不同意わいせつ罪(読み)ふどういわいせつざい

日本大百科全書(ニッポニカ) 「不同意わいせつ罪」の意味・わかりやすい解説

不同意わいせつ罪
ふどういわいせつざい

相手の同意を得ずにわいせつな行為を行う犯罪。「強制類型または誤信類型(後述)」に当てはまる行為または事由により、被害者に対して「同意しない意思を形成、表明、全うすることが困難な状態にさせ、その状態にあることに乗じて、わいせつな行為をした者」は、婚姻関係の有無にかかわらず、法定刑は、6月以上10年以下の拘禁刑である(刑法176条)。性的同意年齢(同意する能力をもつとされる年齢)は16歳であり、被害者が16歳未満の場合は(法務省の見解によれば、刑罰の謙抑性の観点から、13歳以上16歳未満の場合は行為者が5歳以上年長であることが条件)、同意の有無にかかわらず不同意わいせつ罪が成立する。

 不同意わいせつ罪は非親告罪であり、被害者の告訴がなくても起訴できる。訴追可能な公訴時効の期間は12年であり、被害者が18歳未満であれば、実質的にはその者が18歳に達したときから計算される(刑事訴訟法250条3項3号、同条4項)。
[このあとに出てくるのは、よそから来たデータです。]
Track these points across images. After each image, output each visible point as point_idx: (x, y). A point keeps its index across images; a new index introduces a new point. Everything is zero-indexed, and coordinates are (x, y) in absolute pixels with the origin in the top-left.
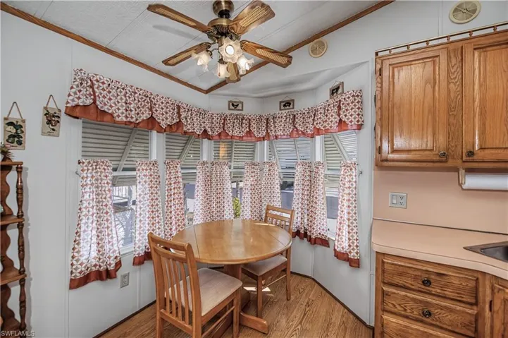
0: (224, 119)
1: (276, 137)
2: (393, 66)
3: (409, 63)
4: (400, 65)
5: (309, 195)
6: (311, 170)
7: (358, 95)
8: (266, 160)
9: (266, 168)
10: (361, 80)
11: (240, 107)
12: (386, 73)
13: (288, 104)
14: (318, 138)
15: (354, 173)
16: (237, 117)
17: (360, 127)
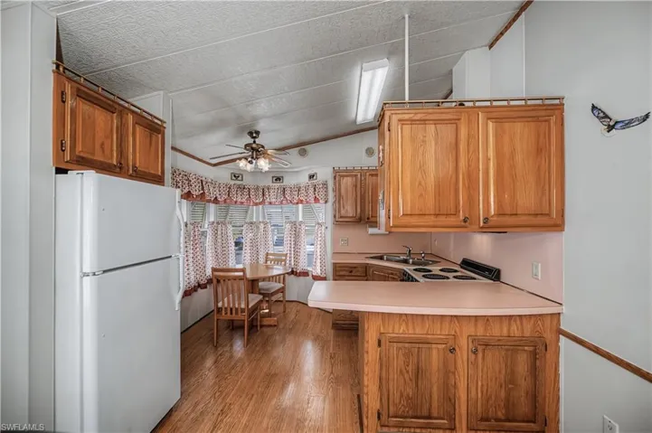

未遂も処罰され(刑法180条)、死傷の結果が生じた場合には、無期または3年以上の拘禁刑となる(同法181条1項)。この場合の時効は、被害者死亡の場合は30年、負傷の場合は、20年となっている。

 本規定は、2023年(令和5)の刑法一部改正により新たに設けられたもので、それまでの「強制わいせつ罪」から大きな変更が行われた。旧規定では、暴行または脅迫が要件であり、暴行・脅迫の有無やその程度が問題となっていた。しかし、とくに旧刑法第178条1項の準強制わいせつ罪における要件であった「抗拒不能」の定義がこの暴行・脅迫と関連して理解されていたため、意思に反する性的接触を受けても強制わいせつに該当するかどうかが問題になるケースがあった(外見的に被害者が拒否しなかったことが、消極的な同意と理解される余地があった)。

 新規定では、暴行や脅迫だけでなく、行為時の状況として被害者が同意を表明できない心理的・身体的な状態(酩酊(めいてい)、恐怖、混乱など)も明記され、同意の有無に焦点があてられ、被害者の保護がより厚くなったといえる。不同意わいせつ罪が成立する要件として、全体で八つの一般的な事由を例示的に類型化した「強制類型」と、わいせつな行為の意味を誤信させるケースと人違いというケースを限定的に列挙した「誤信類型」とが新たに規定された(同法176条1、2項)。八つの強制類型とは、①暴行・脅迫、②心身の障害、③アルコール・薬物の影響、④睡眠など意識が不明瞭(ふめいりょう)な状態、⑤同意しない意思を形成、表明、全うするいとまがないこと(不意打ちされた状態)、⑥予想と異なる事態に直面させて恐怖・驚愕(きょうがく)させること(極度に動揺して平静を失った状態。何も考えることのできない思考停止状態、いわゆるフリーズの状態)、⑦虐待に起因する心理的反応(虐待による無力感・恐怖心など)、⑧経済的・社会的関係上の地位に基づく影響力による不利益の憂慮(断ったら不利益が生じるのではないかという不安の状態)である。

 なお、実際のケースでは、被害者が抵抗しなかったので「同意があったと思った」という主張が行為者からなされることがある。これはいわゆる同意の錯誤(正当化事由の錯誤)であり、普通は故意が阻却されるが(無罪)、これをどう理解すべきかは、新規定の内容とは別に理論的な問題点として残っている。